Weeknotes 2024.08

Last week was focused on client work (i.e. research and workshop) and a bit of branding. Topics that peaked my interest elsewhere were Databases, Antithesis, AI’s deployment problem and a few other things.

Last week was mainly devoted to my first workshop in quite a while. This also meant I had to renegotiate a couple of priorities, but it was worth it!

I almost forgot how facilitating and participating at the same time can take its toll on someone. Good thing is, once you get some inertia, the going gets easier.

To relax, I worked a bit on the BackstageWorks branding. It’s trickier than you think, to come up with something that is decidedly unobtrusive and a banger at the same time.

Changelog

Elsewhere

Mounting a SQLite database as a filesystem. Via WebDAV. Genius! Exposes each table as CSV, TSV, JSON and JSONL. (via)

DuckDB v0.10.0 is here. You can now attach MySQL, PostgreSQL and SQLite and read/write data to multiple databases transactionally 🤯 — if this isn’t witchcraft, I don’t know what is?!

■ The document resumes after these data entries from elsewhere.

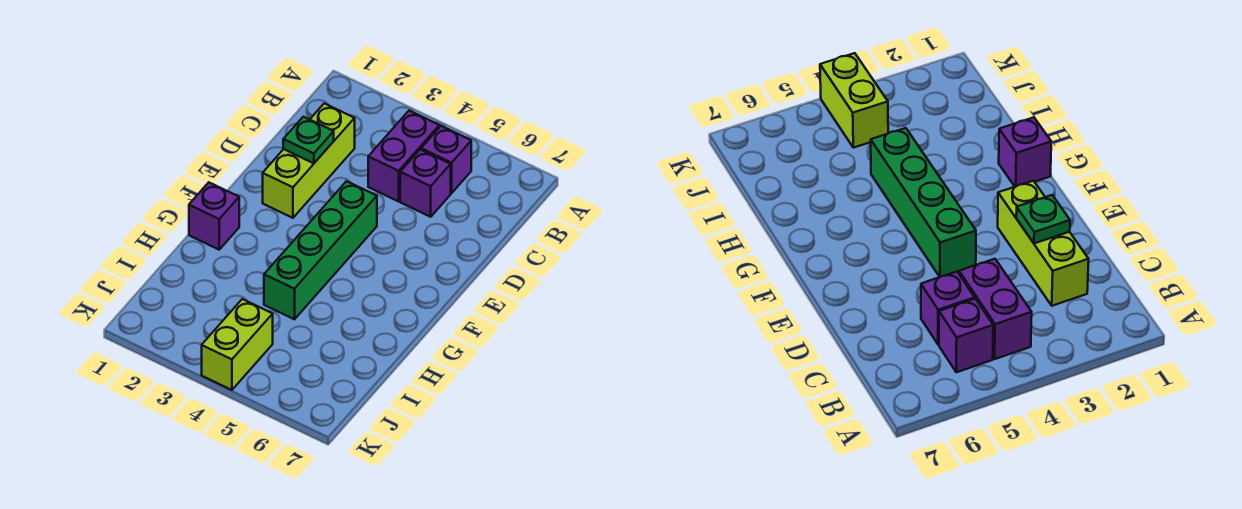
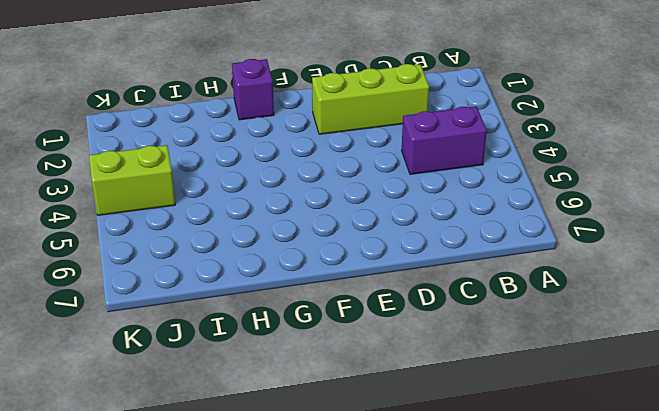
none -> purple 1x1 brick [421,126,471,193]
none -> purple 1x1 brick [400,149,451,217]

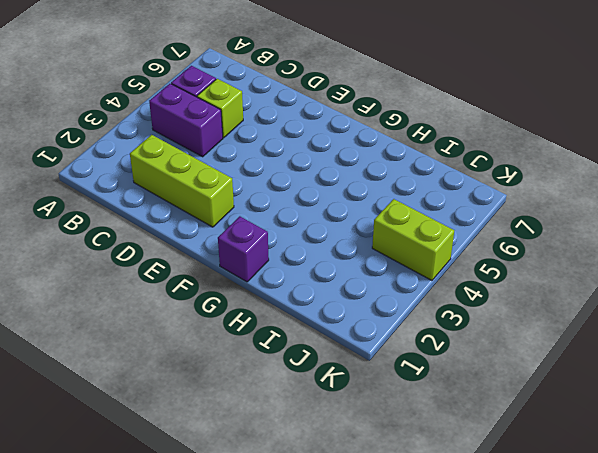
lime 1x1 brick [197,79,243,138] -> purple 1x1 brick [400,149,451,217]
none -> green 1x4 brick [264,181,377,319]
none -> green 1x1 plate [283,117,334,163]

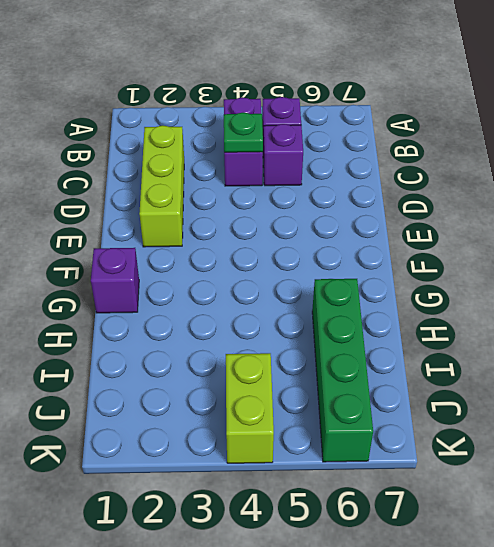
green 1x1 plate [224,113,263,152] -> green 1x1 plate moved to [283,117,334,163]
green 1x4 brick [312,279,373,462] -> green 1x4 brick moved to [264,181,377,319]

Some ex-FoundationDB people took their lessons learned in testing it and created a new company. Read the whole thing. It’s a lesson in product management and engineering. The solution they came up with is genius and totally obvious in hindsight. Those are usually the best traits a product can have.

“AI has a deployment problem”. When two articles explore this from different angles and reach similar conclusions, you know the smoke could come from a fire. Big Think explores the leadership aspect and why the answer is a mixture of “can’t” and “won’t”. The New Stack looks at the Software Delivery aspect, incidentally the “can’t” part of the first article. AI models have come a far way, but there is a reason why it’s mostly stuck in trial mode.

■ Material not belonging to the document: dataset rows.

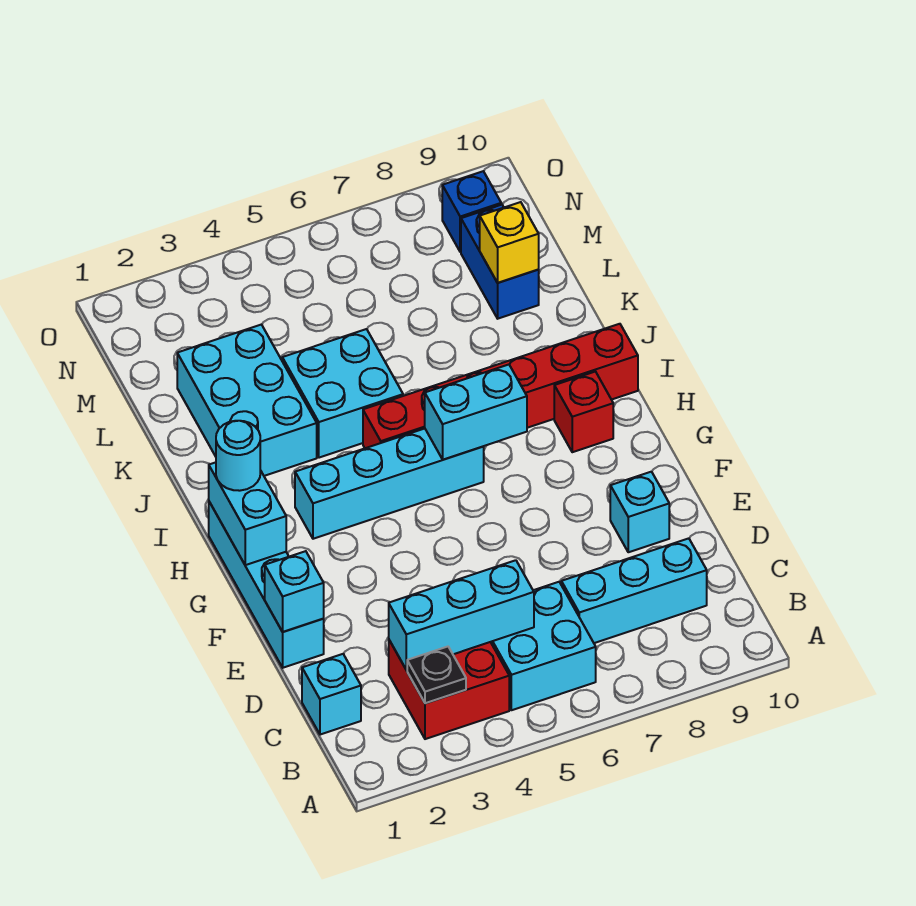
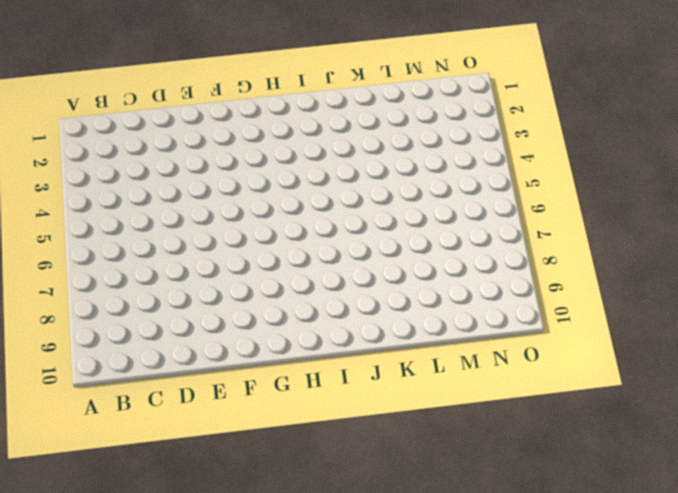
none -> red 2x2 brick [389,640,509,739]
none -> cyan 2x2 brick [491,582,596,710]
none -> cyan 1x1 brick [302,654,361,735]

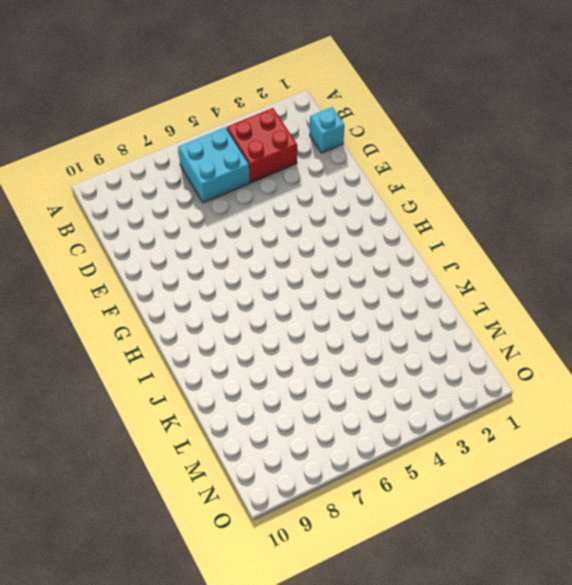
none -> cyan 1x3 brick [561,538,707,643]
none -> cyan 1x4 brick [209,502,324,668]
none -> cyan 1x1 brick [610,472,669,552]

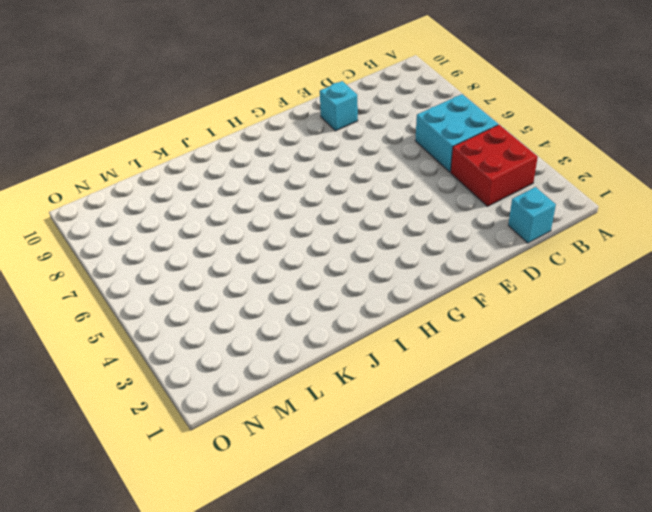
none -> cyan 1x3 brick [561,538,707,643]
none -> cyan 1x4 brick [209,502,324,668]
none -> cyan 1x4 brick [295,429,484,539]

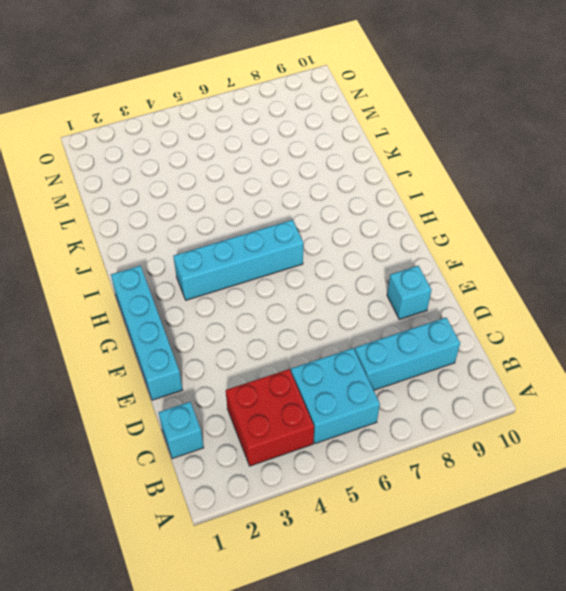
none -> red 1x1 brick [554,372,613,452]
none -> red 1x6 brick [363,324,638,448]
none -> cyan 2x3 brick [177,325,317,476]

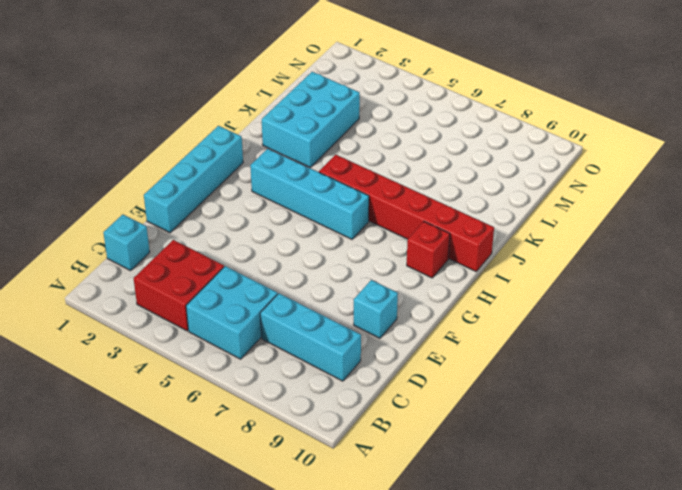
none -> cyan 2x2 brick [282,329,403,458]
none -> blue 1x2 brick [461,205,539,319]
none -> blue 1x1 brick [442,171,501,252]

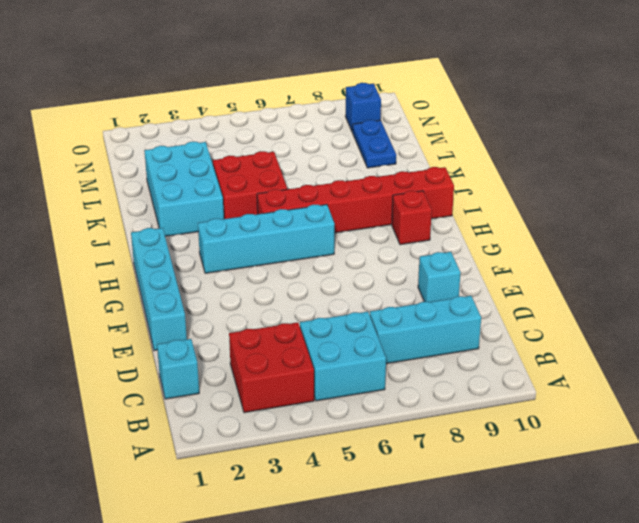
red 2x2 brick [213,151,287,219] -> cyan 2x2 brick [282,329,403,458]
blue 1x2 plate [352,120,396,168] -> blue 1x2 brick [461,205,539,319]
none -> black 1x1 plate [407,647,466,703]
none -> cyan 1x3 brick [389,560,534,670]
none -> cyan 1x1 brick [265,551,324,632]

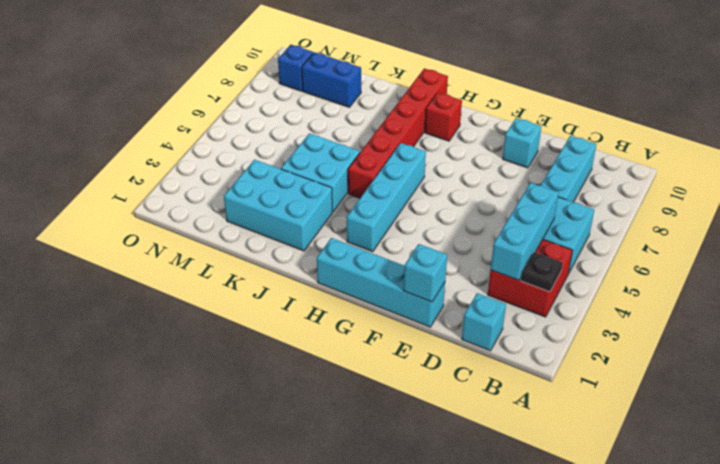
none -> cyan 1x2 brick [209,462,286,565]
none -> cyan 1x2 brick [425,365,527,460]
none -> yellow 1x1 brick [480,202,539,283]

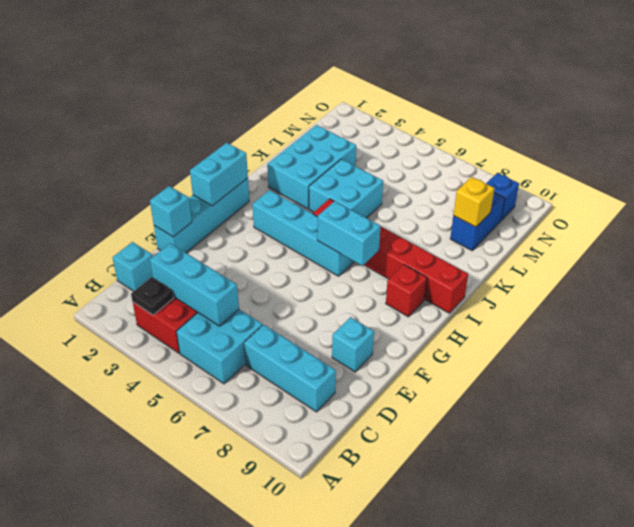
none -> cyan 1x1 round brick [216,421,260,491]

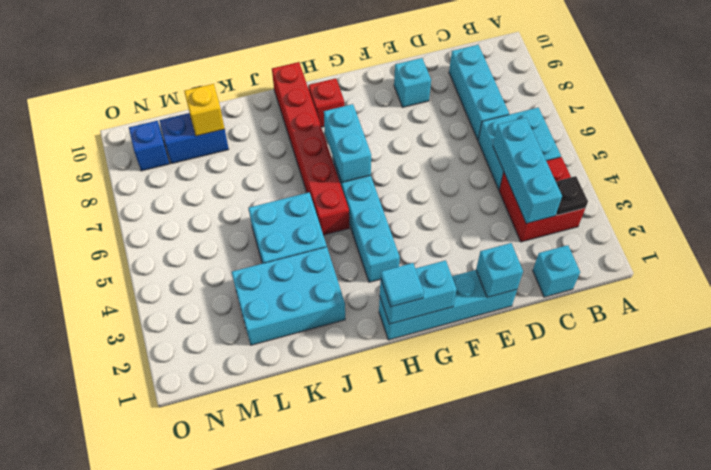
cyan 1x1 tile [381,263,424,307] -> cyan 1x1 round brick [216,421,260,491]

Interaction to Next Paint becomes a Core Web Vital and half the internet goes ape-shit for various reasons. I mostly look at those metrics only when the frontend seems lacking to pinpoint why it may feel this way.

How to center a DIV. Queue the jokes, but in 2024 we have so many ways to do it, the web might be overcompensating.

Paying people to work on open source is good actually. No need to apologise for the rant, Jacob, you hit the nail on the head, in the right tone.

Hackers are using ChatGPT to improve cyberattacks and Fixing security vulnerabilities with AI are two sides of the same coin.

Generic backdoors for law enforcement violate human rights. Let’s see whether this throws a wrench into efforts of law makers to force such backdoors. It should, but you never know.

Chris Eidhof and friends released The SwiftUI Field Guide to visually explain how the layout system works. A small part of me was hoping they were working on a way to target web applications with SwiftUI, but I take this as well 😉

The Verge now also covered the AI crawlers issue in a different way to mine. Related is another article/podcast episode on how copyright lawsuits are a thread to the AI industry. Will it make the industry go extinct? I don’t think so, there are clear-cut legal ways to do what the industry is doing in legal limbo.

Recent betas of iOS 17.4 lost the ability to install web apps on the homescreen. Apparently only in the EU. If this is deliberate and not a bug related to enabling side-loading, it’s pretty childish. Not to mention stupid, since this feature was introduced in macOS recently.

I like this shift in thought about exclusivity. I always thought a better strategy for companies that have services and a platform is to go a variation of tick-tock: you make the best service on every platform, then you improve the platform to be the best for using the service. Without any unfair practices like private APIs. This way you keep competitors on their toes, whether they compete with a service or a platform.

Air Canada must honour refund policy invented by their chatbot. They turned it off now 😂

Broadcom kills free VMware ESXi. Not sure if they will regret that at some point. The free ESXi is used by many enthusiasts, so many people into virtualisation know their way around ESXi. That will change now, so ESXi will lose an advantage.

Turns out iMessage is not popular enough in the EU to be regulated. Pretty much matches my experience. The only way Apple can convince people to use it more, is better, transparent RCS support, which ironically would be required if they were regulated. Knowing Apple, the latter would have been a mess.

Russian opposition activist Alexei Navalny dies in prison. The timing makes this suspicious.